Paul Nelson had never seen Paraiso del Mar, a resort and golf community in La Paz, Mexico, on the Baja Peninsula, before he signed a contract to buy a $200,000 beachfront condominium there. And he didn't even consider flying down to check it out before putting down a deposit."I thought in the very worst case, at $200,000, I'm not going to get hurt that bad," said Nelson, 58, a semiretired songwriter from Nashville. "I don't lose any sleep."Nelson is one of a growing number of people who are bidding on investment properties and second homes before seeing what they are buying. Though the National Association of Mortgage Brokers and the National Association of Realtors have no data on purchases made sight unseen, officials at both groups say they are hearing more anecdotal reports of these sales than ever.
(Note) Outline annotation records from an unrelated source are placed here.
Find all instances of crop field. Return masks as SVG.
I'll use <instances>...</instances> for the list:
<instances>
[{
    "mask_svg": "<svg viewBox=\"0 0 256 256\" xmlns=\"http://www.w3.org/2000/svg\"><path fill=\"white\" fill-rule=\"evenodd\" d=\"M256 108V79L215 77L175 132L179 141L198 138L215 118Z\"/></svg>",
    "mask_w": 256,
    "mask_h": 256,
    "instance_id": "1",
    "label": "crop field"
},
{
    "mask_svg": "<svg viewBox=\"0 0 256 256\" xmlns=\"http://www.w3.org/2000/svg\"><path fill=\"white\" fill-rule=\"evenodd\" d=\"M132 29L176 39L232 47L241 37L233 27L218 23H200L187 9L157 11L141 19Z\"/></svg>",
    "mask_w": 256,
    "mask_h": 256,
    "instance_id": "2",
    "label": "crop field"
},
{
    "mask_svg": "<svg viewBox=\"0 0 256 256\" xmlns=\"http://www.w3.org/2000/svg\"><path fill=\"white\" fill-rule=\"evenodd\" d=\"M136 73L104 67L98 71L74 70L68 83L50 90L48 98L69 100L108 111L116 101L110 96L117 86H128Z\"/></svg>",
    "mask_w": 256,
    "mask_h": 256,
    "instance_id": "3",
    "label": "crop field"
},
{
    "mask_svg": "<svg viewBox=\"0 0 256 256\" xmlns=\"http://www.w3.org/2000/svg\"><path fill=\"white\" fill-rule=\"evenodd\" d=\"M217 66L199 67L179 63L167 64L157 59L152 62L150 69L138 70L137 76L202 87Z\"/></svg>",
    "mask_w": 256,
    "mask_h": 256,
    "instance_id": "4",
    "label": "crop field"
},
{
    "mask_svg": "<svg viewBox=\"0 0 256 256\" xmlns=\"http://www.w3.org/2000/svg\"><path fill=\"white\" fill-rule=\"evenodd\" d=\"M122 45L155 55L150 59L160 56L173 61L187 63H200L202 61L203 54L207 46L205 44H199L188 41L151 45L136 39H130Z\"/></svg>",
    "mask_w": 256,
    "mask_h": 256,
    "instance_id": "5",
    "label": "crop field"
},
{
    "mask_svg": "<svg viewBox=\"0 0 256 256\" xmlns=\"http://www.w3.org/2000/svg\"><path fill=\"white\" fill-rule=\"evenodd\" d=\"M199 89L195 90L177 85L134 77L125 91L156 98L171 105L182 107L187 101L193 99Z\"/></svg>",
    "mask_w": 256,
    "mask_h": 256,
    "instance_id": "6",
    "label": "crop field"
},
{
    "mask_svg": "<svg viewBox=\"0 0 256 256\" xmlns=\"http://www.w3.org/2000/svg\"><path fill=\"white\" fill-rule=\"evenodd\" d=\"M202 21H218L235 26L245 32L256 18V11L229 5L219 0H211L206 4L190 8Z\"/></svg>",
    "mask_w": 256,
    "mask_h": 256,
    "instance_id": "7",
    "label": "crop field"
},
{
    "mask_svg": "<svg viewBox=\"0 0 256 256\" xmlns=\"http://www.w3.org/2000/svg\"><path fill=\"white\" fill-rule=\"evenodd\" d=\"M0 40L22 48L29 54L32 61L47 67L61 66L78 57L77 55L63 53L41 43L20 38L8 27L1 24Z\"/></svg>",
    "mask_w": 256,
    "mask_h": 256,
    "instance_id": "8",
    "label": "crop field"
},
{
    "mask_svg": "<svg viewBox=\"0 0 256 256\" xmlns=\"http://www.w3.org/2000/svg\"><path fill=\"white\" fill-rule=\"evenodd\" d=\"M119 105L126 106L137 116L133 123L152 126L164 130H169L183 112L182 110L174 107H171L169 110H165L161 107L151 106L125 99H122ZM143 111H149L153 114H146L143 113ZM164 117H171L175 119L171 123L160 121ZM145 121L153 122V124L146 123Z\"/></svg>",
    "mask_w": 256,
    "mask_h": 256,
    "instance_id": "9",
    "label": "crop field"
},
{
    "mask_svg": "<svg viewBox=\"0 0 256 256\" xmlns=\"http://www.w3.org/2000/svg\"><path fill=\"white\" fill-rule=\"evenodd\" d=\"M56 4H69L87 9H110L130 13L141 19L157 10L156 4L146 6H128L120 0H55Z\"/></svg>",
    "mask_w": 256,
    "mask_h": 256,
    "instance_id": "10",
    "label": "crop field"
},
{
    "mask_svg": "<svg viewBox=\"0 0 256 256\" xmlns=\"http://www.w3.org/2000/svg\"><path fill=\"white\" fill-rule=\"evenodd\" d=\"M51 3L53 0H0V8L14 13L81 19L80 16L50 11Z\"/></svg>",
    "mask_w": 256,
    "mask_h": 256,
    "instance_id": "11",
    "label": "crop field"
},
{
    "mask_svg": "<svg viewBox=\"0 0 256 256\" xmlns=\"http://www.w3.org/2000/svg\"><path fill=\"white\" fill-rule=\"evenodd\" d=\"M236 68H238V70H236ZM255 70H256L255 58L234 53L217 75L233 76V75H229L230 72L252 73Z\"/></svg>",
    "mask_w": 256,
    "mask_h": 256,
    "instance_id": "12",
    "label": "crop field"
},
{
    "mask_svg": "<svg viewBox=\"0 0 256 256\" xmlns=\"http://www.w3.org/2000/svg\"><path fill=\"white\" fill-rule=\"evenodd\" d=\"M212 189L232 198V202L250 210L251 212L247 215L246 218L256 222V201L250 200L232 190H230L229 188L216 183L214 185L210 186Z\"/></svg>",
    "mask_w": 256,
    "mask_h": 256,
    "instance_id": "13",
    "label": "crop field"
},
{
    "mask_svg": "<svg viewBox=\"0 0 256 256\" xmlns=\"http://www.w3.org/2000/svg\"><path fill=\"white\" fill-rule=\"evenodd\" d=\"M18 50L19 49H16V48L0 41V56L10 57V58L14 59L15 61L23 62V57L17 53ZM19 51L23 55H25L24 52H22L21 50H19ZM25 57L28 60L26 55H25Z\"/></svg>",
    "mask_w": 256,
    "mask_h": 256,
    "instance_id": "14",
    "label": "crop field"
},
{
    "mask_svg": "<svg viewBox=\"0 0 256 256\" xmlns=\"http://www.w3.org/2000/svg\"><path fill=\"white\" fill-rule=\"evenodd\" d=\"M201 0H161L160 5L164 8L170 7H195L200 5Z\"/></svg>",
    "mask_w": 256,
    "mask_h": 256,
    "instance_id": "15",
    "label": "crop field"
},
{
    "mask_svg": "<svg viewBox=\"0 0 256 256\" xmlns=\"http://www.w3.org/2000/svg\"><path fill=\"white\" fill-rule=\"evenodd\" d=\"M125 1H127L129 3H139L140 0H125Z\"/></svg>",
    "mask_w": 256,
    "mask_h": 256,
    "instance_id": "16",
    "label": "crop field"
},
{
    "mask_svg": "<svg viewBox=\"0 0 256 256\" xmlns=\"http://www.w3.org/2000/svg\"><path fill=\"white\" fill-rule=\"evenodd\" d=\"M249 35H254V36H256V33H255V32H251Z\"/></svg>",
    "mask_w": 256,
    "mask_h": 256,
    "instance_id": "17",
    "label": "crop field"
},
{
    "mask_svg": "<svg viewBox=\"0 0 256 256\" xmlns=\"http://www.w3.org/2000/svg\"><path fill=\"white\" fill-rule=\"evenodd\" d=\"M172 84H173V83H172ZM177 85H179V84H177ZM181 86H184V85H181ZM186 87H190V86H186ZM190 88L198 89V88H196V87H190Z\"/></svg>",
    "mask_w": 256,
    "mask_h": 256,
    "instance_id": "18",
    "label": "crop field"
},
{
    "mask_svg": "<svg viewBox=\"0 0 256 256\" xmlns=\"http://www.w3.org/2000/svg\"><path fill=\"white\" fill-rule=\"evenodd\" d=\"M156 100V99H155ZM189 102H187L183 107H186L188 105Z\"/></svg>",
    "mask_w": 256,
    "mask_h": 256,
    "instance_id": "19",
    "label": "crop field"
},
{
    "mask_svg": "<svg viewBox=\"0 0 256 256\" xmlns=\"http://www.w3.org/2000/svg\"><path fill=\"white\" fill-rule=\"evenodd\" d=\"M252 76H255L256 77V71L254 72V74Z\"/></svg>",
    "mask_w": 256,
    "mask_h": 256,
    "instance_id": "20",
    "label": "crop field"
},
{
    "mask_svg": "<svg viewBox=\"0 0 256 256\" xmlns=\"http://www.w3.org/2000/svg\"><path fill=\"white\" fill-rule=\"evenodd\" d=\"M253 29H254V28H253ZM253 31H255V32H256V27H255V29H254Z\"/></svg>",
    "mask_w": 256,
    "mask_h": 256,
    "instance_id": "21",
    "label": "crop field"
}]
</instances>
"Nine years ago you would never have heard of this," said Jim Nabors, president of the National Association of Mortgage Brokers. "We have no empirical data, but you go to a conference and you hear people talking about this more and more. I'd say the numbers have probably increased dramatically."Of course, with more information available on the Web, "sight unseen is kind of a misnomer," said Gary Garland, owner of Crested Butte Real Estate in Colorado. "It's not like we're sending buyers Polaroids like we used to.""Virtual tours" of vacation properties displayed over the Internet help people like Nelson, who also bought an $800,000 investment home sight unseen in Fort Lauderdale, Fla., a few years ago, size up their purchases. Buyers can be in for surprises when they finally see their properties. Ellen Ashley, 55, a real estate agent from Portola Valley, Calif., signed a contract on a $650,000, 2,500-square-foot home on Vashon Island, near Seattle, that looked great on the Internet. Only when she visited it for the inspection did she find out about the noise from a nearby road. She was able to get out of the purchase.